Action item: How might the piece about the PS4 game Wild go on? Carry it forward from its final sentence.

BEGIN Provided passage

So, we are left, as so often is the case with such reveals, with more questions than we had coming in. But under-reported as it is, Wild has piqued our interest. If you’ve had your fill of Dragon Age’s mages and castles and high fantasy whatnot, keep your peepers swivelled on this.
The reason we have so few hard facts about Wild is that, aside from a two-minute trailer and a lone, measly announcement post on the PlayStation blog, developer Wild Sheep (a new studio headed by Michel Ancel, of Rayman and Beyond Good And Evil fame) have been keeping details of the game under lock and key, and then hidden those locks and keys in a safe somewhere on the surface of the moon. Which is a shame, because what we’ve seen of this PS4 exclusive has our fancies tickled.

END Provided passage
BEGIN Dataset content

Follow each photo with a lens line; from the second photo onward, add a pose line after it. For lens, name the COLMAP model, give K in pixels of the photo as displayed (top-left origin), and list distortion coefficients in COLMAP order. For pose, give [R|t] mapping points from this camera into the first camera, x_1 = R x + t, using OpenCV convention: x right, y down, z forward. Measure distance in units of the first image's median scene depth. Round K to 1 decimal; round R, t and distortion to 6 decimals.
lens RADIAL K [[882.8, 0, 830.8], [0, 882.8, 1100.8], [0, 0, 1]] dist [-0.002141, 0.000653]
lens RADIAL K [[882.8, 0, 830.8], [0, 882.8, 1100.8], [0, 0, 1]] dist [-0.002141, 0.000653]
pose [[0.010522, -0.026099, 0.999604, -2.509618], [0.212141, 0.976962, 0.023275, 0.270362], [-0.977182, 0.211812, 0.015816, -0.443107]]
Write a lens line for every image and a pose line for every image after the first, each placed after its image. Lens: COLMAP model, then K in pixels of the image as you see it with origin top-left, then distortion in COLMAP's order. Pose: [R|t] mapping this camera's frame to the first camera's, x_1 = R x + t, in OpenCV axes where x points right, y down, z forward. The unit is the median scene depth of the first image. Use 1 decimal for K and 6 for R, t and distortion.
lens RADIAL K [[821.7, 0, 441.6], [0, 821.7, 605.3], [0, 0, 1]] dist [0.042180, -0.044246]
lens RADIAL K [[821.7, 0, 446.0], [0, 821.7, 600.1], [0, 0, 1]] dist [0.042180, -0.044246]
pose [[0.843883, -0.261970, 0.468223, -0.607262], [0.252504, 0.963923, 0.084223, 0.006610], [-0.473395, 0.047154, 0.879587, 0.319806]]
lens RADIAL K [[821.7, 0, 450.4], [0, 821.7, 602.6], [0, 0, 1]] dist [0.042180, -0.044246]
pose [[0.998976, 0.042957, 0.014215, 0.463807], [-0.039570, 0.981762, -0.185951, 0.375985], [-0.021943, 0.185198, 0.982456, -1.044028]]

END Dataset content

Result:
First off, it looks mutedly pretty. Not stunning, not suck-the-breath-out-of-your-lungs impressive like Skyrim or Dragon Age, but more like Oblivion’s Cyrodiil on a cloudy day (in a playable area the size of Europe, say the devs). It’s a fantasy game, of sorts there are animals to control and align yourself with, stone god-heads dotted about the rolling landscape, and at least one huge giantess who has made her home inside a tree trunk but the setting predates your run-of-the-mill knights in armour trotting from town to town on horseback flogging unwanted loot. Wild’s humans all dress like cavemen and the only weapons we see are crude swords, spears, a bow, and a wooden whittled stake. No +10 Staffs Of Epic Lightning here although the tribal population do seem to have a sort of religious relationship with a race of skeletons garbed in bone head dresses, one of which we observe apparently holding court around a campfire, and another immortalised as a huge underwater statue sitting on a throne, as a band of comparatively puny humans paddle on past.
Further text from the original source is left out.